Structured Content is mostly composed of properties and has few attached files. Here are the elements to consider to estimate the volume they'll represent:

  • Property content (metadata): Consider typically 1-10 KB / object
  • File volume
  • Text volume: text content + 20% of the file volume

Office Files

For typical office files, you should consider:

  • Property content: Less than 1KB / object
  • File volume: 100 KB - 2 MB per object
  • Text volume: property content + 30% of the file volume

Storage Distribution

There are various configurations and addons providing alternative storage solutions (see the page Persistence Architecture), but here is a generic solution for storage distribution:

Filesystem

Disk usage by the Nuxeo Platform is stable and about 1 GB.

It is possible to spread the filesystem resources over multiple disks or partitions: binaries, Nuxeo data, cache data, temporary files. See the page Configuration Parameters Index (nuxeo.conf) for their configuration.

  • Binaries: By default, they are stored under a sub-directory of the data directory, without compression but with no duplication.
  • Cache files: < 1 GB (including cache of Nuxeo Packages and hotfixes).
  • Temporary files (when uploading for instance): Reserve some space which depends on the maximum size of imported files. The temporary directory can be configured using nuxeo.tmp.dir for instance. Usually: 1 GB + the maximum size of imported documents.
  • Logs: Based on Log4J, the log files can be easily configured (size limit, rolling rules, ...). The logs directory can be configured using nuxeo.log.dir. Usually: 50 MB~5 GB depending on the Log4J rules and the log level (error/warn/info/debug/trace).

Database

The database will store:

  • Extracted text volume x2
  • Metadata
  • The audit will grow over time depending on the activity (depending on your configuration).

Note that the volume depends a lot on the backend, some database will not compress data other will compress big fields and MongoDB will compress everything.

Elasticsearch

  • About 30% of the extracted text volume.
  • Size will vary according to the number of populated fields and full-text fields.
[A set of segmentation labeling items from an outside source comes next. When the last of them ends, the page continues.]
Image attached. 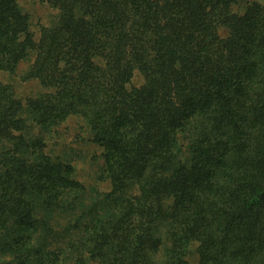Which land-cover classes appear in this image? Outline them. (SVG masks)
<instances>
[{
  "label": "trees",
  "instance_id": "obj_1",
  "mask_svg": "<svg viewBox=\"0 0 264 264\" xmlns=\"http://www.w3.org/2000/svg\"><path fill=\"white\" fill-rule=\"evenodd\" d=\"M193 255L264 264V0H0V264Z\"/></svg>",
  "mask_w": 264,
  "mask_h": 264
},
{
  "label": "rangeland",
  "instance_id": "obj_2",
  "mask_svg": "<svg viewBox=\"0 0 264 264\" xmlns=\"http://www.w3.org/2000/svg\"><path fill=\"white\" fill-rule=\"evenodd\" d=\"M40 10H41V12L42 11H46L45 9H40ZM50 12H51V10H50ZM94 149H95V147H93V146H91L90 148L86 147V152L91 153V152H93ZM90 158H92V157H90ZM82 163H85V165H84L85 168L82 169L81 175L83 174V176L85 177L83 179L86 180L87 183H92L93 180L91 179V175H89V176L87 175L88 174V168H89V173L91 172V168H90V166L92 165L91 164V161L88 159V161L85 160V162H82ZM93 165L96 166L95 164H93ZM85 175H87L88 177H86ZM103 184H104V187L103 188H108L105 185V183H103ZM194 256L195 255L192 256L193 264H198V261H197V259H194Z\"/></svg>",
  "mask_w": 264,
  "mask_h": 264
}]
</instances>
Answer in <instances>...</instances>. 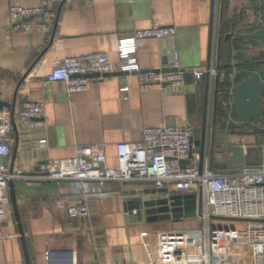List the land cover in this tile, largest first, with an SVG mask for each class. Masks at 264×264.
I'll list each match as a JSON object with an SVG mask.
<instances>
[{
	"label": "crops",
	"instance_id": "obj_1",
	"mask_svg": "<svg viewBox=\"0 0 264 264\" xmlns=\"http://www.w3.org/2000/svg\"><path fill=\"white\" fill-rule=\"evenodd\" d=\"M260 2L218 0L214 15L212 0H91L89 5L77 0H58L50 4L55 12V23L49 33H12L7 18L9 6H36L39 0H0V100L13 104L12 117L9 109L0 111L7 113L10 119L13 138L11 154L0 160V167L9 171L12 166L13 173L20 175L36 174L43 166L73 157L79 146H102L107 165L116 168V145L140 143L143 127L188 125L192 129L199 128L206 99V76L195 80L189 71L209 68L211 63L217 69L230 71L232 67L225 68L226 64L256 65L262 61L264 51L260 44L244 39L246 34L255 31L253 26L258 18H264ZM212 14L215 42L219 35L222 39L228 36L232 47L226 63L222 61L223 44L221 48L214 46L211 61H208ZM153 23L174 27L175 38L141 41L136 52L139 69H164L162 65L167 63L169 67L174 60L173 52H177L179 68L184 71L181 93L158 87L141 91L137 75L126 77L119 72L91 76L87 88L78 93L67 94L57 83L43 85L56 59L104 52L117 67L119 41ZM239 43L243 46L240 53ZM253 69L255 67L250 70ZM123 83L128 86L126 101H122L119 92ZM218 88L226 89L225 81L220 82ZM209 96L211 129L214 82ZM262 96L260 121L264 119V93ZM224 98L227 103L232 100L230 95ZM24 99L44 103V126L23 127L17 122V112ZM219 101L222 103V98ZM228 112L235 116L234 109L223 110L221 116L216 114L215 148L239 140L246 147L252 145L251 137L230 135L242 127L226 122ZM243 130L249 131L250 126H244ZM42 140L45 144L37 143ZM205 160L206 168L214 173H234L242 169L228 165L227 155L215 154L212 165L209 153ZM14 182L19 220L31 264H48L45 255L53 252H71L72 264H156L152 252L156 235L173 231L172 225L184 221L145 225L127 221L123 191L151 189L154 186L149 182L106 183L100 196L86 199L88 215L76 218L67 215L66 202L60 209L54 204L58 197H69L72 201L80 196L71 181L18 179ZM200 223L197 217L196 222L187 225L198 224L192 228L198 229ZM213 223L211 220V225ZM225 224L231 227L213 228H241L244 222L228 220ZM66 261L67 256L61 254L57 264H66ZM0 264H25L12 209L7 217L0 218Z\"/></svg>",
	"mask_w": 264,
	"mask_h": 264
},
{
	"label": "built area",
	"instance_id": "obj_2",
	"mask_svg": "<svg viewBox=\"0 0 264 264\" xmlns=\"http://www.w3.org/2000/svg\"><path fill=\"white\" fill-rule=\"evenodd\" d=\"M52 1L58 0H39L36 6L11 4L7 14L10 31L49 33L55 23V12L50 8ZM77 1L83 5L91 3V0ZM214 1L216 4L218 0ZM263 25L264 18L259 17L253 30ZM174 38V27L153 23L119 41L117 67L110 63L104 52L56 59L43 85L57 83L67 94L78 93L87 88L91 75L103 77L119 72L126 77L137 75L141 91L158 87L181 93L184 71L179 68L177 52H173L174 60L169 65L174 71L165 72L160 68L140 71L136 59L141 41ZM189 72L195 80L209 75L219 82L229 80L233 85L241 75L236 67L226 71L215 68L212 63L209 68ZM119 92L122 101H126L128 86L125 83L119 87ZM44 118V103L28 99L22 101L16 116L23 127H42ZM226 122L242 127V122L231 112L226 114ZM141 130L140 143L116 145V168L107 165L102 146H79L73 157L43 166L36 174H11L8 169L0 167V218L11 214L10 180L71 181L80 196L72 201L69 197H58L54 202L59 209L66 202L70 218L87 216L86 199L100 196L106 183L149 182L153 188H166L169 193L195 194L200 196L201 202L200 215L197 216L200 228L163 231L156 235L152 251L156 264H264V163L234 173H214L206 168V156L202 160L197 152L191 151L192 128L188 125L143 127ZM11 135L10 119L7 113H0V160L11 154ZM37 143L45 144V141ZM184 160L189 162L182 167L180 162ZM213 218L242 220L244 224L241 228H212ZM45 257L48 260L49 253Z\"/></svg>",
	"mask_w": 264,
	"mask_h": 264
},
{
	"label": "water",
	"instance_id": "obj_3",
	"mask_svg": "<svg viewBox=\"0 0 264 264\" xmlns=\"http://www.w3.org/2000/svg\"><path fill=\"white\" fill-rule=\"evenodd\" d=\"M214 6L216 4L212 0V10L214 14ZM260 8L264 12V0L260 2ZM213 14L212 21L210 24V40L208 44V61H211V55L214 52V46L217 45L221 48L223 44V62H227L232 52L231 44L228 42L229 37L226 36L224 39L219 35L217 42L213 38ZM215 15V14H214ZM244 39L254 41L260 44L264 51V25L249 34L244 36ZM223 41H225L223 43ZM248 64L240 63L236 65L226 64L225 68L231 67H242ZM163 71H174L168 67L167 64H163ZM258 69L249 73L247 79L233 85L229 80H225L226 89H219L220 84L217 78L211 79L209 75H206V95L205 104L203 110L202 124L199 128L192 129L191 137V151L197 152L201 159L209 153L210 165L213 163V156L227 155L226 163L232 166H241L240 168H251L258 167L261 162H264V119L262 118V103L264 93V59L256 64ZM183 71V69H180ZM97 76V75H91ZM90 76V77H91ZM214 82V109L213 119L211 123V129L208 118L207 100L210 97L212 83ZM231 96V102L227 103L225 96ZM209 96V97H208ZM222 98V103L219 99ZM219 102L224 110L234 109L235 118L242 122V128L240 131H232L230 135L237 137H251L253 139L252 145L244 146L242 141L239 140L231 145H223V148H215V125H216V114ZM3 108L10 110L11 117L13 115V104L9 105L0 100V111ZM250 126L249 131L243 130L244 126ZM226 146V147H225ZM13 156L15 157V150ZM188 160L180 162L183 167L188 164ZM9 172L13 173L12 166ZM135 184V183H126ZM8 193L10 197V205L14 217L18 223V230L20 233V242L25 257V264H31L27 254L25 238L23 236L21 223L18 214V203L15 195V182L10 180L8 182ZM123 207L126 214L127 221L131 224L145 225V224H156L167 221L179 223L183 220L192 219L200 215V196L195 194H174L169 193L166 188L162 189H130L123 191ZM61 254L67 256L66 264H72L71 252L64 253H49L48 264H57L58 258Z\"/></svg>",
	"mask_w": 264,
	"mask_h": 264
},
{
	"label": "rangeland",
	"instance_id": "obj_4",
	"mask_svg": "<svg viewBox=\"0 0 264 264\" xmlns=\"http://www.w3.org/2000/svg\"><path fill=\"white\" fill-rule=\"evenodd\" d=\"M258 44V43H257ZM242 45L241 43L238 44V48H239V53L241 52L242 49ZM239 57V56H238ZM197 217L192 218V219H187L183 221V224H176V225H172V227H175V230H186V229H192L198 226V224H195L194 226H189L187 225L188 223H192L193 221L196 222ZM212 221H214L213 225H211V227H231L225 223H228L227 219H217V218H213ZM201 227V223L200 226ZM178 228V229H176ZM174 229V228H173Z\"/></svg>",
	"mask_w": 264,
	"mask_h": 264
},
{
	"label": "trees",
	"instance_id": "obj_5",
	"mask_svg": "<svg viewBox=\"0 0 264 264\" xmlns=\"http://www.w3.org/2000/svg\"><path fill=\"white\" fill-rule=\"evenodd\" d=\"M245 67H248V68H245ZM255 67V69H253V70H257L258 69V66H256V65H246V66H242V67H236L240 72H241V75H239L238 76V78H237V81H243V79L246 77V76H248L247 75V73H249V72H251V71H253V70H250L251 68H254ZM223 108H222V105H221V103H219V105H218V107H217V114L218 115H222V113H223Z\"/></svg>",
	"mask_w": 264,
	"mask_h": 264
}]
</instances>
Note that the _source field that stores the JSON representation of a document is lightly compressed.
  • The audit index will grow over time depending on the activity (depending on your configuration).
  • Each replica needs the same amount of disk space.

Backup

Based on the above estimations, you must reserve dedicated place(s) to store the backup locally or remotely. Depending on your infrastructure choices, you can use compression, streaming, hot backup, rsync...